Getting Data In

How to detect Splunk log ingestion failure?

Explorer

I'm working with Splunk setup to copy and index disk logs from remote servers using scheduled rsync transfer.

The rsync transfer job has a bandwidth limit specified to avoid overloading the remote servers and the Splunk server.

During a recent incident, this rsync bandwidth limit was reached because logs grew too quickly (about 5 GB/hour for about a day). During this time, logs were not transferred for indexing.

This is as designed, but Splunk reports nothing for that timeframe, nor gives an indication that data is missing.

Our Splunk admin says the rsync transfer failures cannot be reported. Is there a way to use Splunk to detect when logs were not indexed as expected?

0 Karma

Legend

You could turn on the Splunk Deployment Monitor app (it comes with Splunk).

It has some dashboards that show which forwarders are forwarding LESS than usual. You can also set alerts from within the Deployment Monitor.

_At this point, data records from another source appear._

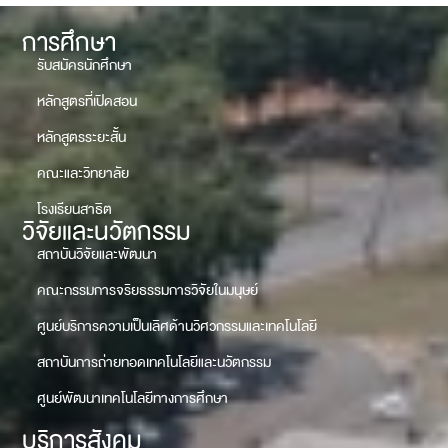
การศึกษา
รับสมัครนักศึกษา
หลักสูตรที่เปิดสอน
หลักสูตรระยะสั้น
คณะและวิทยาลัย
โรงเรียนสาธิต
วิจัยและนวัตกรรม
สถาบันวิจัยและพัฒนา
คณะกรรมการจริยธรรมการวิจัยในมนุษย์
ศูนย์บริการความเป็นเลิศด้านวิศวกรรมและเทคโนโลยี
สถาบันการถ่ายทอดเทคโนโลยีและนวัตกรรม
ศูนย์พัฒนาเทคโนโลยีทางการศึกษา
บริการสังคม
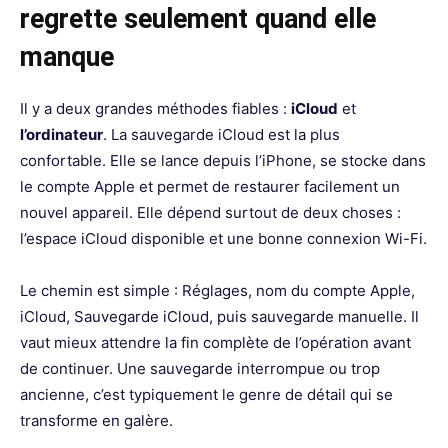
regrette seulement quand elle
manque
Il y a deux grandes méthodes fiables :
iCloud
et
l’ordinateur
. La sauvegarde iCloud est la plus
confortable. Elle se lance depuis l’iPhone, se stocke dans
le compte Apple et permet de restaurer facilement un
nouvel appareil. Elle dépend surtout de deux choses :
l’espace iCloud disponible et une bonne connexion Wi-Fi.
Le chemin est simple : Réglages, nom du compte Apple,
iCloud, Sauvegarde iCloud, puis sauvegarde manuelle. Il
vaut mieux attendre la fin complète de l’opération avant
de continuer. Une sauvegarde interrompue ou trop
ancienne, c’est typiquement le genre de détail qui se
transforme en galère.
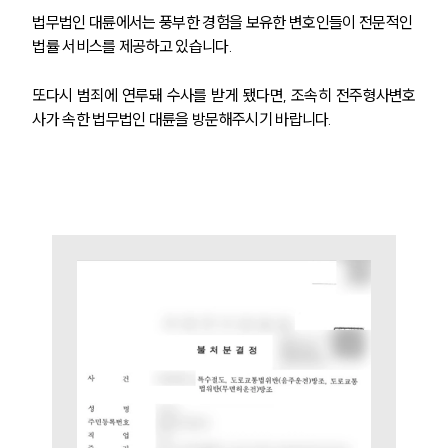
법무법인 대륜에서는 풍부한 경험을 보유한 변호인들이 전문적인 
법률 서비스를 제공하고 있습니다.
또다시 범죄에 연루돼 수사를 받게 됐다면, 조속히 전주형사변호
사가 속한 법무법인 대륜을 방문해주시기 바랍니다. 
그룹소개
그룹소개
대륜의 강점
오시는 길
글로벌 파트너 로펌
고객의 소리
통합검색
AI대륜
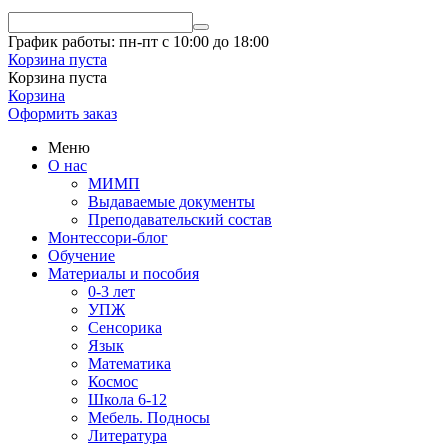
График работы: пн-пт с 10:00 до 18:00
Корзина пуста
Корзина пуста
Корзина
Оформить заказ
Меню
О нас
МИМП
Выдаваемые документы
Преподавательский состав
Монтессори-блог
Обучение
Материалы и пособия
0-3 лет
УПЖ
Сенсорика
Язык
Математика
Космос
Школа 6-12
Мебель. Подносы
Литература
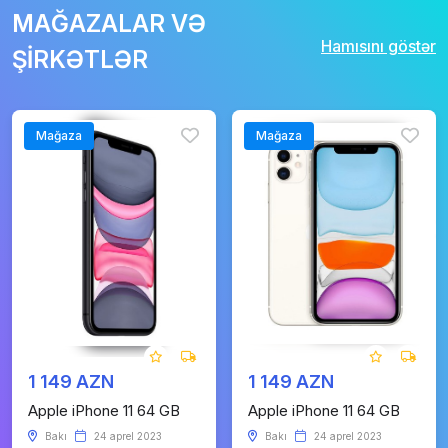
MAĞAZALAR VƏ
Hamısını göstər
ŞİRKƏTLƏR
Mağaza
Mağaza
1 149 AZN
1 149 AZN
Apple iPhone 11 64 GB
Apple iPhone 11 64 GB
Bakı
24 aprel 2023
Bakı
24 aprel 2023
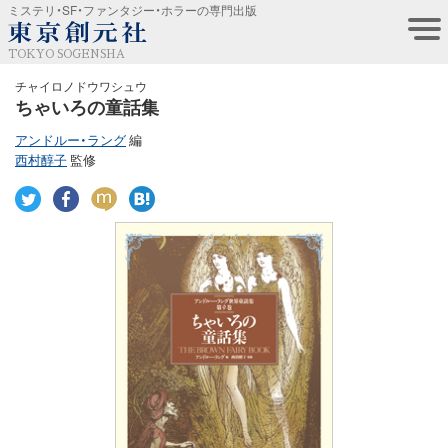
ミステリ・SF・ファンタジー・ホラーの専門出版
TOKYO SOGENSHA
チャイロノドウワシュウ
ちゃいろの童話集
アンドルー・ラング
編
西村醇子
監修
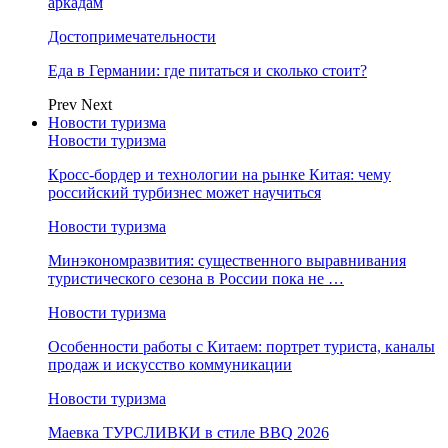
аркадам
Достопримечательности
Еда в Германии: где питаться и сколько стоит?
Prev
Next
Новости туризма
Новости туризма
Кросс-бордер и технологии на рынке Китая: чему
российский турбизнес может научиться
Новости туризма
Минэкономразвития: существенного выравнивания
туристического сезона в России пока не …
Новости туризма
Особенности работы с Китаем: портрет туриста, каналы
продаж и искусство коммуникации
Новости туризма
Маевка ТУРСЛИВКИ в стиле BBQ 2026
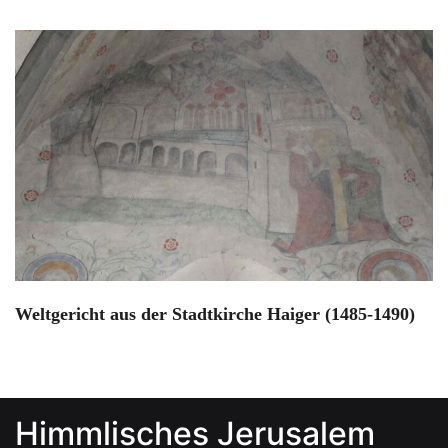
Weltgericht aus der Stadtkirche Haiger (1485-1490)
Himmlisches Jerusalem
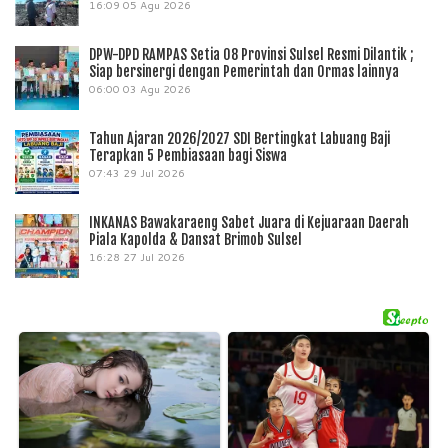
16:09
05 Agu 2026
DPW-DPD RAMPAS Setia 08 Provinsi Sulsel Resmi Dilantik ;
Siap bersinergi dengan Pemerintah dan Ormas lainnya
06:00
03 Agu 2026
Tahun Ajaran 2026/2027 SDI Bertingkat Labuang Baji
Terapkan 5 Pembiasaan bagi Siswa
07:43
29 Jul 2026
INKANAS Bawakaraeng Sabet Juara di Kejuaraan Daerah
Piala Kapolda & Dansat Brimob Sulsel
16:28
27 Jul 2026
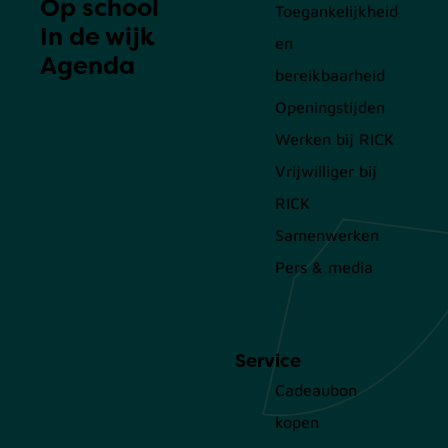
Op school
Toegankelijkheid
In de wijk
en
Agenda
bereikbaarheid
Openingstijden
Werken bij RICK
Vrijwilliger bij
RICK
Samenwerken
Pers & media
Service
Cadeaubon
kopen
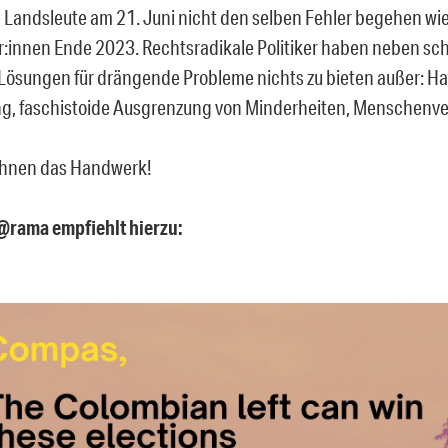
 Landsleute am 21. Juni nicht den selben Fehler begehen wie
r:innen Ende 2023. Rechtsradikale Politiker haben neben sc
Lösungen für drängende Probleme nichts zu bieten außer: Ha
g, faschistoide Ausgrenzung von Minderheiten, Menschenv
ihnen das Handwerk!
@rama empfiehlt hierzu:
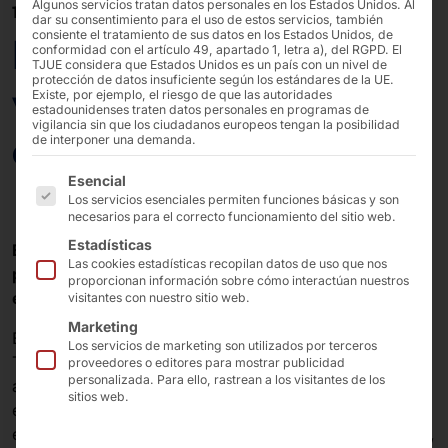
Algunos servicios tratan datos personales en los Estados Unidos. Al
15/03/2021
dar su consentimiento para el uso de estos servicios, también
consiente el tratamiento de sus datos en los Estados Unidos, de
EDEKA reconoce las
conformidad con el artículo 49, apartado 1, letra a), del RGPD. El
TJUE considera que Estados Unidos es un país con un nivel de
protección de datos insuficiente según los estándares de la UE.
ventajas de SCO
Existe, por ejemplo, el riesgo de que las autoridades
estadounidenses traten datos personales en programas de
vigilancia sin que los ciudadanos europeos tengan la posibilidad
apuesta por PYRAMID
de interponer una demanda.
A continuación se enumeran los grupos de servicios pa
Esencial
Los servicios esenciales permiten funciones básicas y son
necesarios para el correcto funcionamiento del sitio web.
Estadísticas
En varias tiendas EDEKA de Alemania, los clientes
Las cookies estadísticas recopilan datos de uso que nos
pueden "escanear, embolsar y pagar de forma
proporcionan información sobre cómo interactúan nuestros
eficiente" desde hace casi seis meses.
visitantes con nuestro sitio web.
Marketing
EDEKA Handelsgesellschaft Nordbayern-Sachsen-
Los servicios de marketing son utilizados por terceros
Thüringen mbH, uno de los principales minoristas de
proveedores o editores para mostrar publicidad
personalizada. Para ello, rastrean a los visitantes de los
alimentación de Alemania, está revolucionando la
sitios web.
experiencia de compra de los clientes con
sistemas
estacionarios
de autopago
para una mayor comodidad,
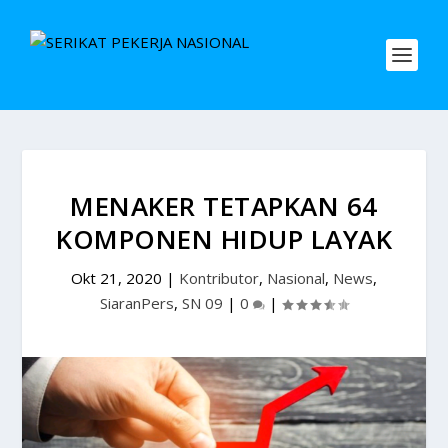
MENAKER TETAPKAN 64
KOMPONEN HIDUP LAYAK
Okt 21, 2020
|
Kontributor
,
Nasional
,
News
,
SiaranPers
,
SN 09
|
0
|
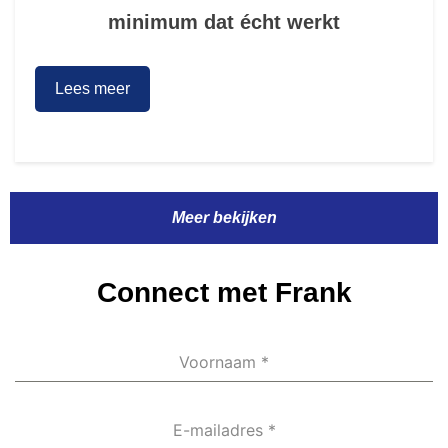
minimum dat écht werkt
Lees meer
Meer bekijken
Connect met Frank
Voornaam
*
E-mailadres
*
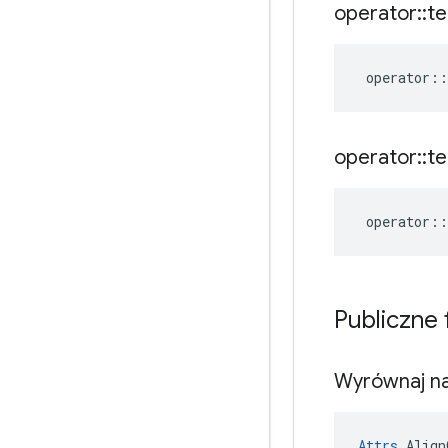
operator
::
te
operator
::
operator
::
te
operator
::
Publiczne
Wyrównaj na
Attrs
 Align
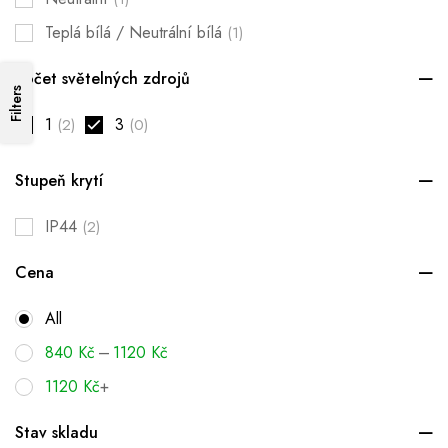
Teplá bílá / Neutrální bílá
(1)
Počet světelných zdrojů
Filters
1
3
(2)
(0)
Stupeň krytí
IP44
(2)
Cena
All
–
840
Kč
1120
Kč
1120
Kč
+
Stav skladu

This is why I don't like using rsync unless it is absolutely necessary. You end up having to manually deal with the corner cases when rsync doesn't work. Using a Splunk forwarder is a lot less hassle.

0 Karma

Explorer

Thanks - that sounds sensible.

0 Karma

Builder

I would just set up an alert that emails you once a certain number of events falls below your given threshold.

Explorer

Yes, that would work but may cause a few false positives; for example, when a server was down for maintenance.

0 Karma